Eight years after the bizarre and somewhat tired Seed of Chucky, creator Don Mancini delivers the sixth entry in the Child’s Play franchise. The film picks up in the present day and seems to ignore the last two entries (more on that later). The Chucky doll arrives at the house where the paraplegic Nica (played by Fiona Dourif) lives with her mother Sarah. Sarah’s death at the hands of Chucky is seemingly a suicide and the rest of Nica’s family shows up to make funeral arrangements. What follows is Chucky’s signature brand of chaos, as well as a deepening backstory.
I’m a fan of the Child’s Play films. The first one is an iconic horror film and the second is a worthy sequel. While the franchise lost some steam in the third movie, it got a brilliant 90s face-lift with Bride of Chucky. While I didn’t fall in love with Seed of Chucky the same way I’d fallen in love with Bride, I was intrigued to see what Curse would have to offer.

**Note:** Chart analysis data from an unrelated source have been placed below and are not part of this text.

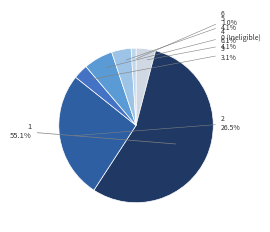

To the nearest percent, what percentage of the pie is 4?

6%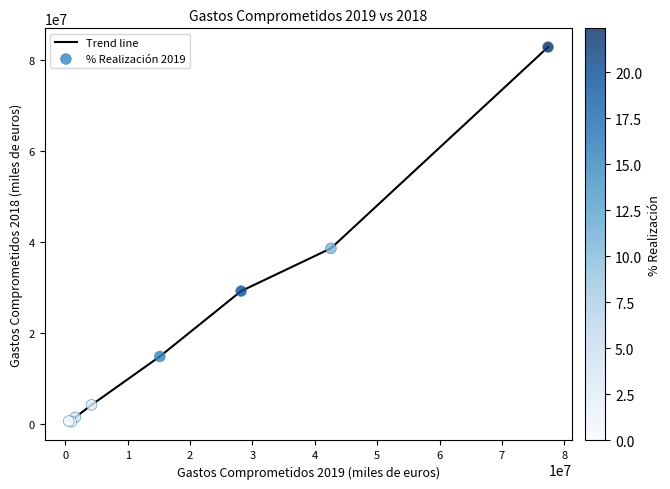

True or false: the data has more than 1 interior local peaks.

False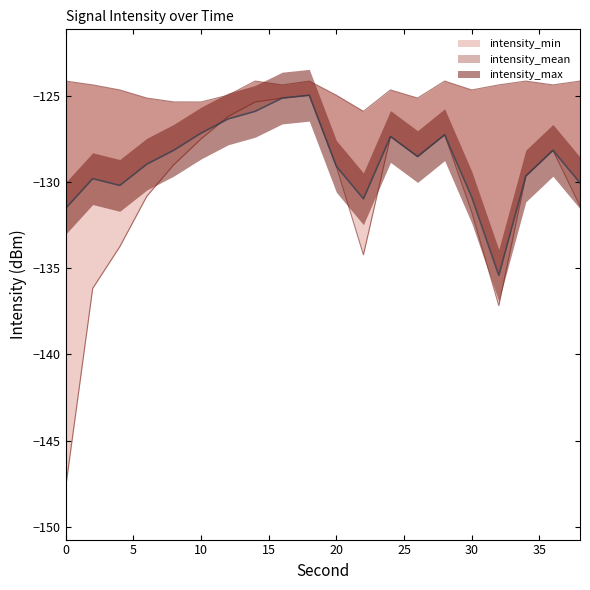

Reading right to left, list all the values displayed in this chart.

intensity_min: 38=-131.4	36=-128.2	34=-129.7	32=-137.2	30=-131.7	28=-127.3	26=-128.5	24=-127.4	22=-134.2	20=-129.1	18=-125.0	16=-125.1	14=-125.4	12=-126.2	10=-127.5	8=-129.0	6=-130.8	4=-133.8	2=-136.2	0=-147.7
intensity_mean: 38=-130.1	36=-128.2	34=-129.7	32=-135.4	30=-130.9	28=-127.3	26=-128.5	24=-127.4	22=-131.0	20=-129.1	18=-125.0	16=-125.1	14=-125.9	12=-126.4	10=-127.2	8=-128.2	6=-129.0	4=-130.2	2=-129.8	0=-131.5
intensity_max: 38=-124.2	36=-124.4	34=-124.2	32=-124.4	30=-124.7	28=-124.2	26=-125.1	24=-124.7	22=-125.9	20=-125.0	18=-124.2	16=-124.4	14=-124.2	12=-125.0	10=-125.4	8=-125.4	6=-125.1	4=-124.7	2=-124.4	0=-124.2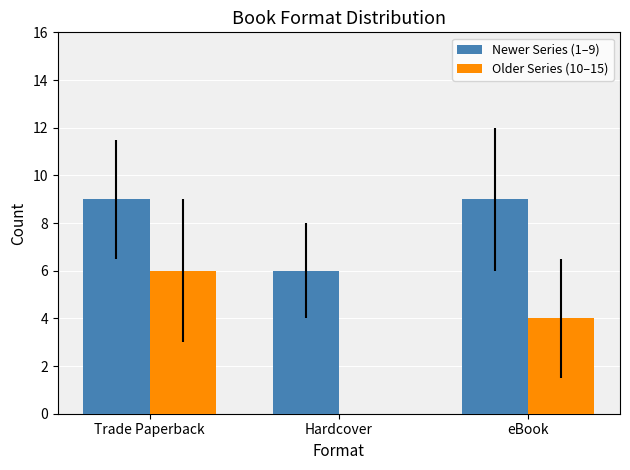

What is the average value of the Newer Series (1–9) series?

8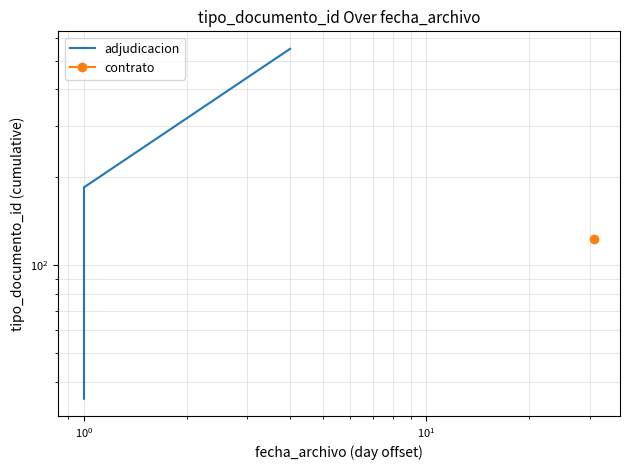

Is this an area chart (filled region under the line)?

No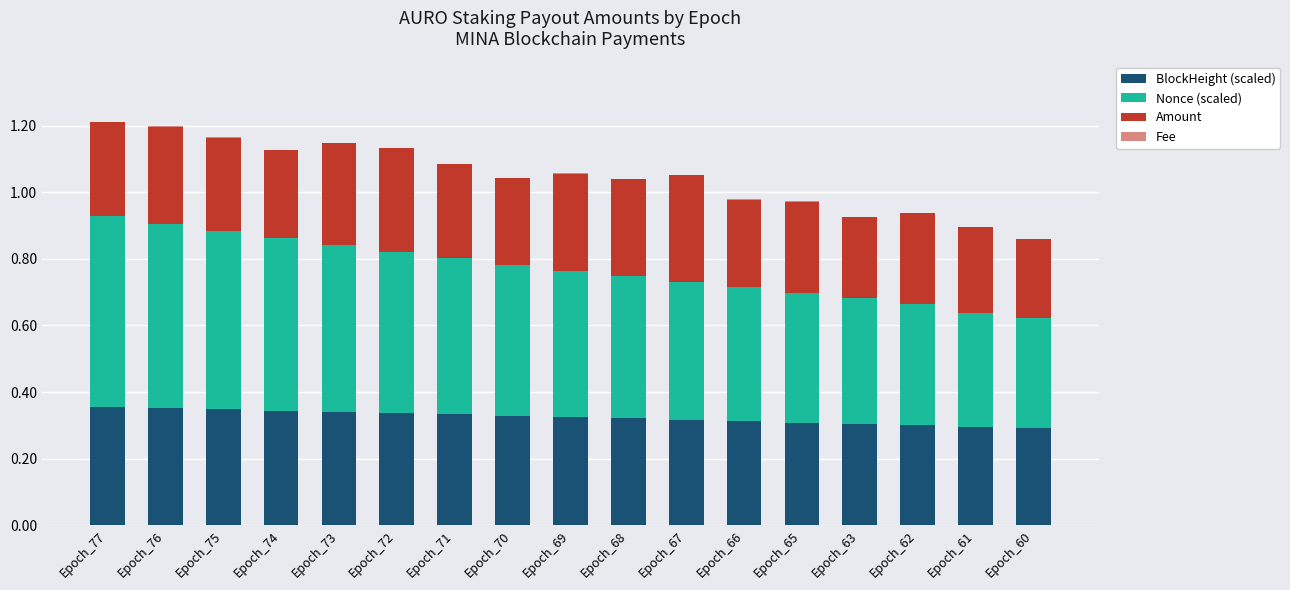

True or false: BlockHeight (scaled) has a value of 0.1 at Epoch_73.

False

After all, Mancini was still involved, Brad Dourif had reprised his role as maniacal doll voice, and plans to remake the original were scrapped in favor of making this film.
So does it measure up?
Curse of Chucky is, essentially, two films. The first half builds slowly and almost seems to operate under the assumption that this film will have a new generation of viewers, unfamiliar with the iconic series. In many ways, it feels like a reboot, in that no one on screen knows much about Chucky save for a character’s vague reference to Good Guy Dolls in the 80s. This was a wise choice on the part of the filmmakers because it does two things. One, by introducing the elements slowly it provides a sense of intrigue for new viewers and gives the film a freshness not seen since Bride of Chucky infused the franchise with nu-metal and Scream-flavored self-awareness. Two, it keeps fans who know what’s coming on the edge of their seats anticipating the second half.
And what a second half it is! Chucky serves up the carnage we’ve come to know and love from him. While I can’t speak for the R-rated version, the unrated cut of the film pulls no punches. It’s tense and expertly paced, revealing new ideas about the history of the character, while never stopping the action.
The only real gripes with the film are its multiple endings. There were at least three times it could have ended and been an effective film. While I did appreciate the SPOILER WARNING nods to Bride by having Jennifer Tilly make a surprise appearance END SPOILER, I also recognized that it was kind of unnecessary and doesn’t really add much to the film.
The writer’s indecisive approach to ending the film aside, there was much in Curse of Chucky to love, especially for fans.